▶ [Task to carry out]:
Once you find the line with "UNIVERSIDAD D CÓRDOBA" in the entries below, print it and each line after it up to and including the line with "SITER ANDALUCÍA S.L.", exactly, without pictures.

Stored data entries
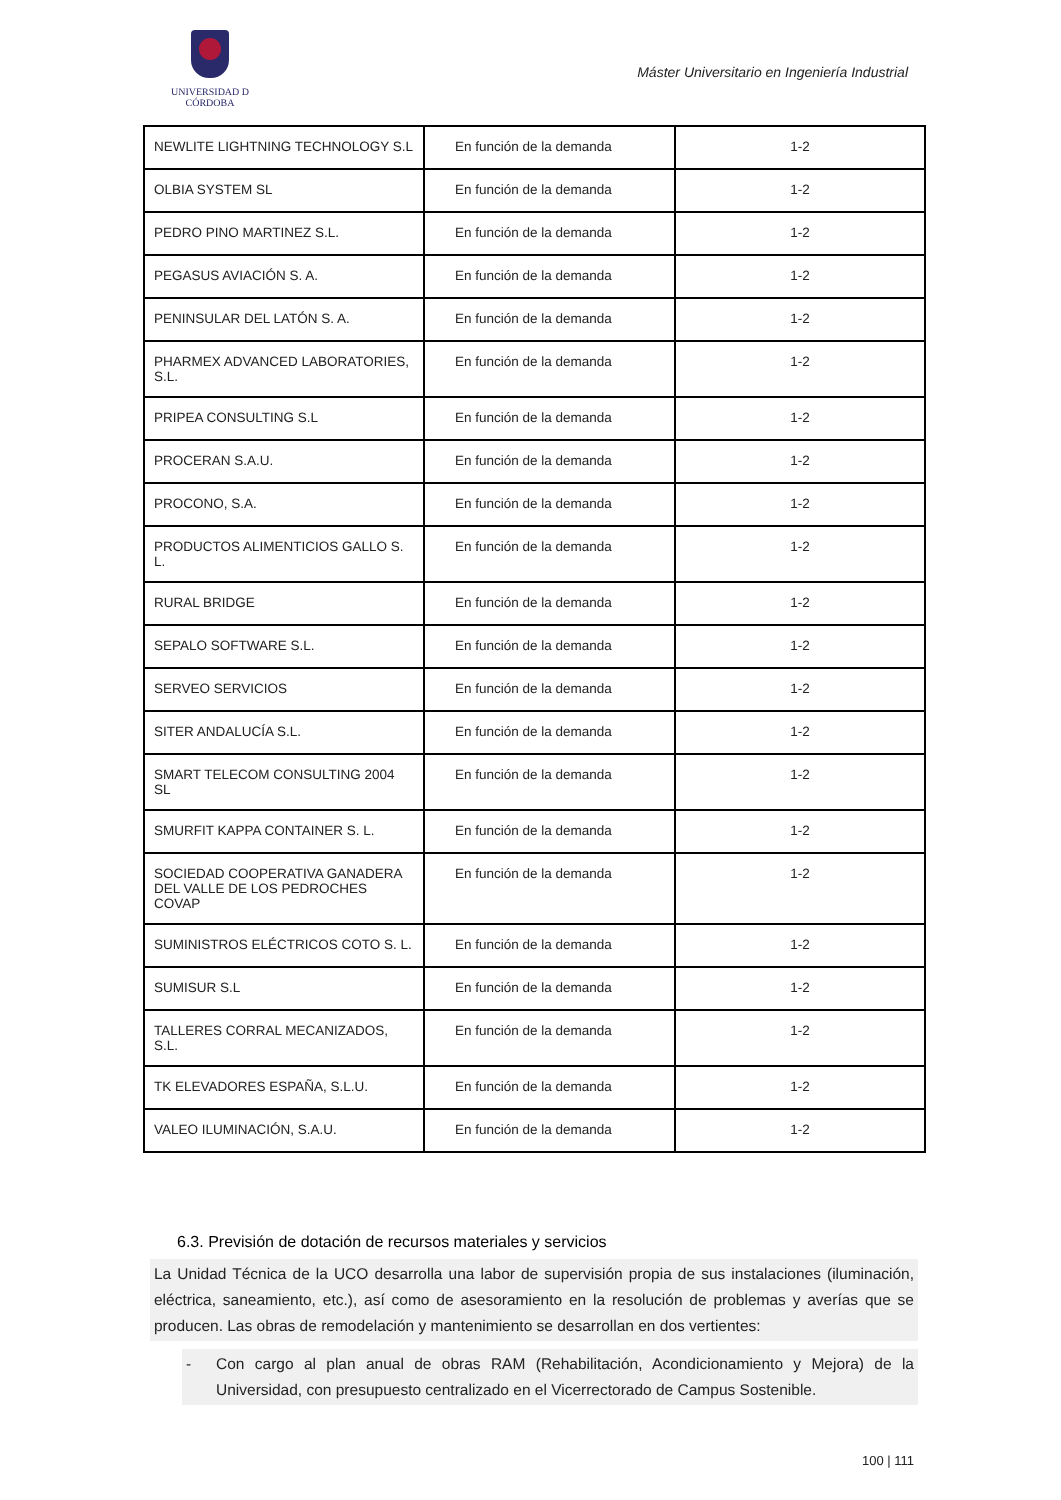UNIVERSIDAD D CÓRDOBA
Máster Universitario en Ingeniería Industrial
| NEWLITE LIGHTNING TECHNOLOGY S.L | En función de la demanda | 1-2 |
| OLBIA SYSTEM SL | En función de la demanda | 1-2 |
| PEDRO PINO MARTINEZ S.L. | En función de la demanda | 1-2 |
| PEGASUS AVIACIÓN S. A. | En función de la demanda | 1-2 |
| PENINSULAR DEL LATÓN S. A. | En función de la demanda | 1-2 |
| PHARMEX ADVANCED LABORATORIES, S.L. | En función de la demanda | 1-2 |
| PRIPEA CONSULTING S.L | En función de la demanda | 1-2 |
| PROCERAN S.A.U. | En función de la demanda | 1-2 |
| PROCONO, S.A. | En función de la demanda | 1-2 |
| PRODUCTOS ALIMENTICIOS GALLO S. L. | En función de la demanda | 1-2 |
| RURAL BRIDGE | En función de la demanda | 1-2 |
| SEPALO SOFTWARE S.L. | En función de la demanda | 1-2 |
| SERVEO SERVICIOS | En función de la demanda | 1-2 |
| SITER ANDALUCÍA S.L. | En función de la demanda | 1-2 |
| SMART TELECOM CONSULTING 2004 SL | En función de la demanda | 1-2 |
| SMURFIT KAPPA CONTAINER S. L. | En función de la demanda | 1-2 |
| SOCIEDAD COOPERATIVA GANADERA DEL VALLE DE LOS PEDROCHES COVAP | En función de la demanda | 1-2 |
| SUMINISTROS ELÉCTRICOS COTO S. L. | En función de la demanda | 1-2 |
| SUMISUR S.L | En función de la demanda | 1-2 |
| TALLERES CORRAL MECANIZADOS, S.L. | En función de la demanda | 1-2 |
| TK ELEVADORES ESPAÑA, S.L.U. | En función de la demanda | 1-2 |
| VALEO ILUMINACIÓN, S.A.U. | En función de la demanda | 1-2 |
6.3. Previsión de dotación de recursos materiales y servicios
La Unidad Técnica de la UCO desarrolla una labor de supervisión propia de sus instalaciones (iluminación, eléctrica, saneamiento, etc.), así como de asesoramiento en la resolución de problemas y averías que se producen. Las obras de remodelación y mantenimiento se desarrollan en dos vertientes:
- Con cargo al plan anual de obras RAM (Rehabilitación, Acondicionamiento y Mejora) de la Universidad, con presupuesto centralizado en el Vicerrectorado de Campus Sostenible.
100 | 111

--

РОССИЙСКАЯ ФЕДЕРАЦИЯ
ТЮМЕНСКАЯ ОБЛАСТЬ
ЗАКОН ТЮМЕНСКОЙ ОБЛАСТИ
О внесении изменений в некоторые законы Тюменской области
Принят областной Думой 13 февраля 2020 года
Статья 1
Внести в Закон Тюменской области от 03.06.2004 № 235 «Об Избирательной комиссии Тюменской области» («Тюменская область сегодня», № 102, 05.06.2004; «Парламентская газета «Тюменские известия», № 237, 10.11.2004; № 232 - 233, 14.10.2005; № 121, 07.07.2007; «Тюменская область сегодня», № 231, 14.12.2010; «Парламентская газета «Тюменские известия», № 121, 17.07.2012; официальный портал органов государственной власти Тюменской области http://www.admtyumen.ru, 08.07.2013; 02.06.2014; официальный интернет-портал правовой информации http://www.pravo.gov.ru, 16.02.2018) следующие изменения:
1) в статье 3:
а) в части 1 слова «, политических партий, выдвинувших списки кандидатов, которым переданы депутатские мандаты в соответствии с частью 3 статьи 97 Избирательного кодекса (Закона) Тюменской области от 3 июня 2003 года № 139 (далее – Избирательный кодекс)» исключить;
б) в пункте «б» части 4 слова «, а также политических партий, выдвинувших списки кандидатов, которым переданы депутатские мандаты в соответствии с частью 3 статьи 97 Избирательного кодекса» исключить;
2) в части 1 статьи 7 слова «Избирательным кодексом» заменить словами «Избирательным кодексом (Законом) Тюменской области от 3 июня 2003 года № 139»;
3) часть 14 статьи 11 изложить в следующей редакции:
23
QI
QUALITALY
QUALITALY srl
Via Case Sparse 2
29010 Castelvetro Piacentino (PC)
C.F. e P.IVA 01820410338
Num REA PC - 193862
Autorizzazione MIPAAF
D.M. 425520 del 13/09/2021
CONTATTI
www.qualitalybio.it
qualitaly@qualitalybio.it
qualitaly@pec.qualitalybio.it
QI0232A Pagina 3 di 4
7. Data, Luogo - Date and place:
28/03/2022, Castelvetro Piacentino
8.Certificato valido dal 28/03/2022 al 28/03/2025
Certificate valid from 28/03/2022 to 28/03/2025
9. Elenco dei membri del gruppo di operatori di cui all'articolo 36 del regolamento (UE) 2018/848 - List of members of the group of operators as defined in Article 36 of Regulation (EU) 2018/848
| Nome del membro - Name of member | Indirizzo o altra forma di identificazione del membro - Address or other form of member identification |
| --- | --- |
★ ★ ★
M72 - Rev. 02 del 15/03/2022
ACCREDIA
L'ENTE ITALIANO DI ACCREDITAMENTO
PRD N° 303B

...

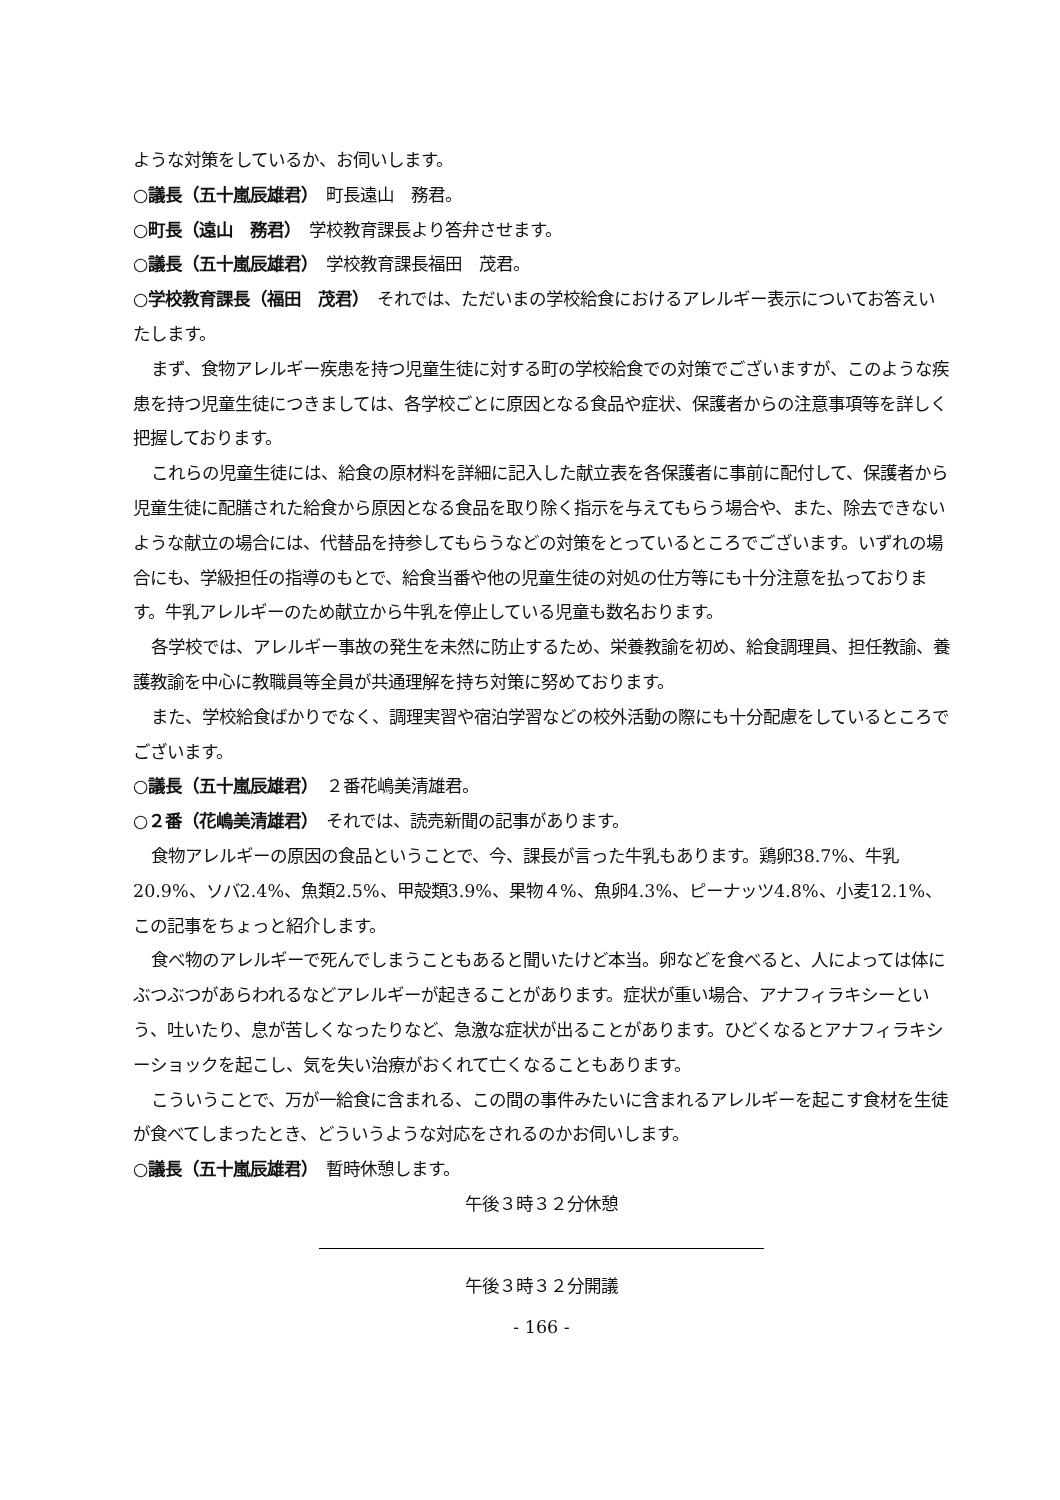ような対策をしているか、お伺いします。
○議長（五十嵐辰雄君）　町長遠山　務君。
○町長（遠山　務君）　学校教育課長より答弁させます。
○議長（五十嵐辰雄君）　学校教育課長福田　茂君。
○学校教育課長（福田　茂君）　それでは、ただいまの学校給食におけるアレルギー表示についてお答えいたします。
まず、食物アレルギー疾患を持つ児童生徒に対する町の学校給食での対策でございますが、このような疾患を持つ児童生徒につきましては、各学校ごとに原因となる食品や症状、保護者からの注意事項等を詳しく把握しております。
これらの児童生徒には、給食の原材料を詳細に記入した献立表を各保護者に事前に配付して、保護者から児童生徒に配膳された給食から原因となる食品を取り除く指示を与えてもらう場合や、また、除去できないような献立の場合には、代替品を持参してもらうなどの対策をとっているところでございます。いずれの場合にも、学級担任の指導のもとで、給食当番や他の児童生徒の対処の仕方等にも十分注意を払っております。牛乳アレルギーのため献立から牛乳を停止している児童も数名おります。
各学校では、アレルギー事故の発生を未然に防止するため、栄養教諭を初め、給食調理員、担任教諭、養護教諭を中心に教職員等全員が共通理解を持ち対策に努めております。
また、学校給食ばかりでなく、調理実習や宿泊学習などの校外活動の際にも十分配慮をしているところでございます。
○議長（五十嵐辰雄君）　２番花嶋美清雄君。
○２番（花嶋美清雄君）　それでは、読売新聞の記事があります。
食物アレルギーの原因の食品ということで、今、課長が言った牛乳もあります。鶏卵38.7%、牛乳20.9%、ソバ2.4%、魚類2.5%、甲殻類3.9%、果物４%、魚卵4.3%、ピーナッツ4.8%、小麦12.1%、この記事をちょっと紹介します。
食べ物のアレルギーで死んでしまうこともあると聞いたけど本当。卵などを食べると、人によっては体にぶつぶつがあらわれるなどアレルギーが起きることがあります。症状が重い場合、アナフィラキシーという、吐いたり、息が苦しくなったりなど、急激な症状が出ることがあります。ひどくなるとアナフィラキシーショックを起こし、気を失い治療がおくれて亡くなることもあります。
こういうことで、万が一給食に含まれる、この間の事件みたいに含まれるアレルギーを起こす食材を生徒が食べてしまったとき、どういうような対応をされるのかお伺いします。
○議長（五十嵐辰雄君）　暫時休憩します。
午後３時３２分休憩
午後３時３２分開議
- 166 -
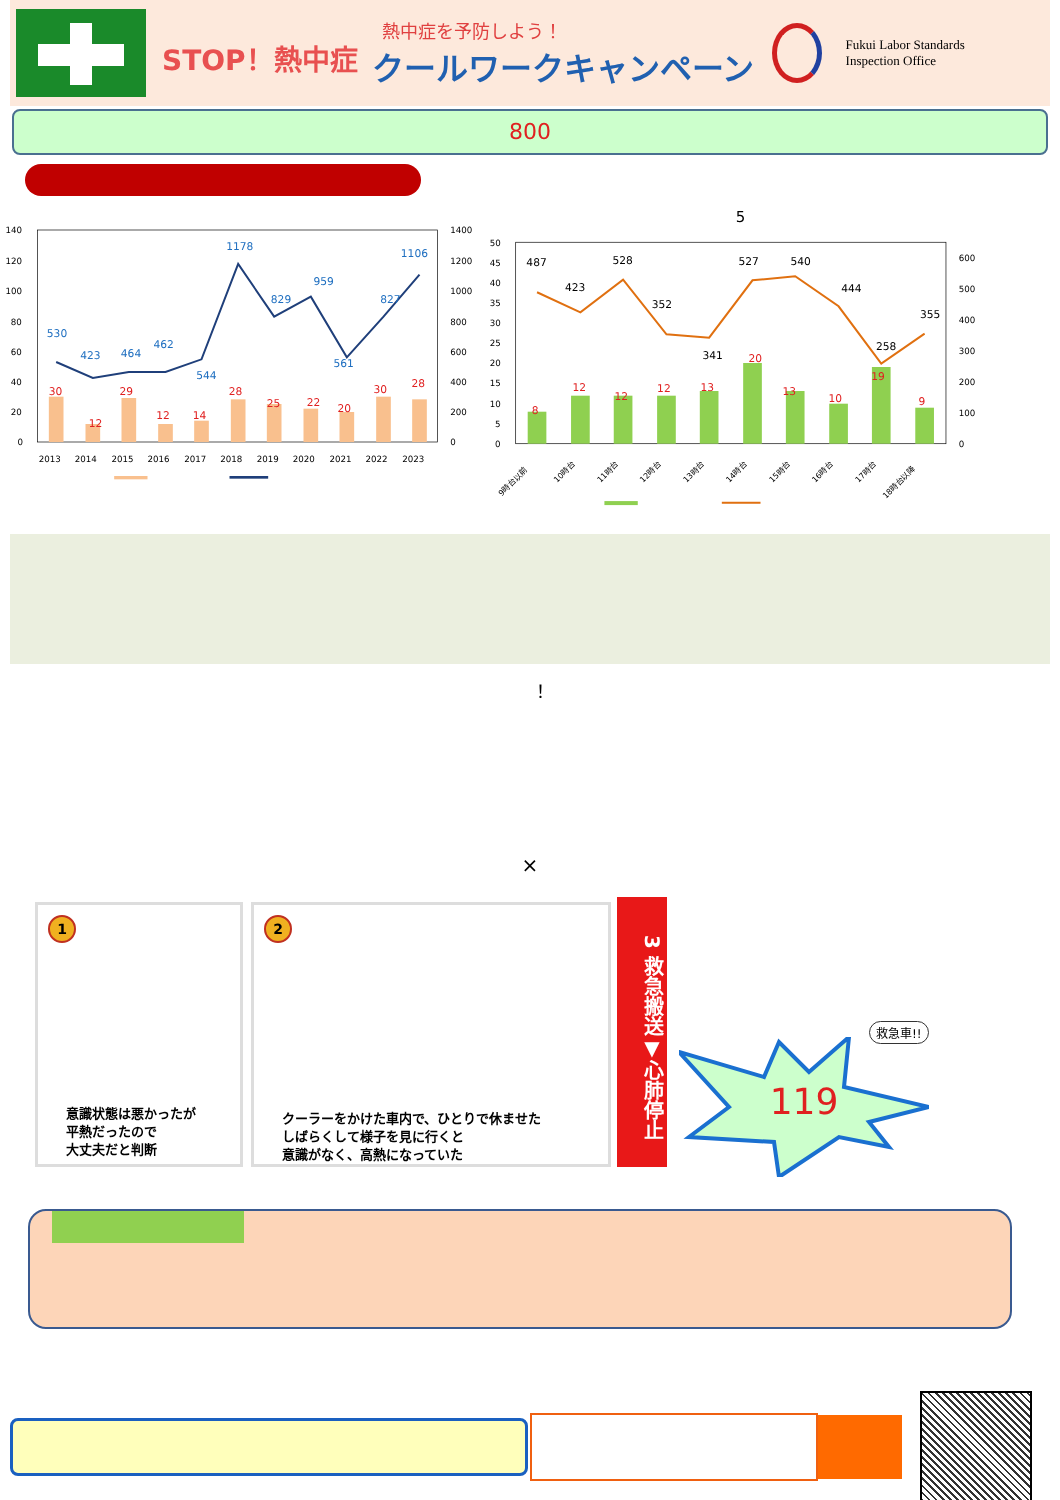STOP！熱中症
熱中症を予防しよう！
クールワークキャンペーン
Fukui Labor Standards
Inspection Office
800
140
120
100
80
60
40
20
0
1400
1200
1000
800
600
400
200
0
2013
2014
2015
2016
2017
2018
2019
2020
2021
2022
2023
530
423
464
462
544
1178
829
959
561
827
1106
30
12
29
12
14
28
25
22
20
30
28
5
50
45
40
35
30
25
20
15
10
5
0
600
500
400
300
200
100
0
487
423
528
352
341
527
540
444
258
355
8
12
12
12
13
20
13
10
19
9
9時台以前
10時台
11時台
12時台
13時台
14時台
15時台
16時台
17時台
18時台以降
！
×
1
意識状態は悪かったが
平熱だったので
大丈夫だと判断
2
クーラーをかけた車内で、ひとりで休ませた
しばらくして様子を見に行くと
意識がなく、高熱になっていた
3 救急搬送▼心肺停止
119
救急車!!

▶ [Finished task]:
UNIVERSIDAD D CÓRDOBA
Máster Universitario en Ingeniería Industrial
| NEWLITE LIGHTNING TECHNOLOGY S.L | En función de la demanda | 1-2 |
| OLBIA SYSTEM SL | En función de la demanda | 1-2 |
| PEDRO PINO MARTINEZ S.L. | En función de la demanda | 1-2 |
| PEGASUS AVIACIÓN S. A. | En función de la demanda | 1-2 |
| PENINSULAR DEL LATÓN S. A. | En función de la demanda | 1-2 |
| PHARMEX ADVANCED LABORATORIES, S.L. | En función de la demanda | 1-2 |
| PRIPEA CONSULTING S.L | En función de la demanda | 1-2 |
| PROCERAN S.A.U. | En función de la demanda | 1-2 |
| PROCONO, S.A. | En función de la demanda | 1-2 |
| PRODUCTOS ALIMENTICIOS GALLO S. L. | En función de la demanda | 1-2 |
| RURAL BRIDGE | En función de la demanda | 1-2 |
| SEPALO SOFTWARE S.L. | En función de la demanda | 1-2 |
| SERVEO SERVICIOS | En función de la demanda | 1-2 |
| SITER ANDALUCÍA S.L. | En función de la demanda | 1-2 |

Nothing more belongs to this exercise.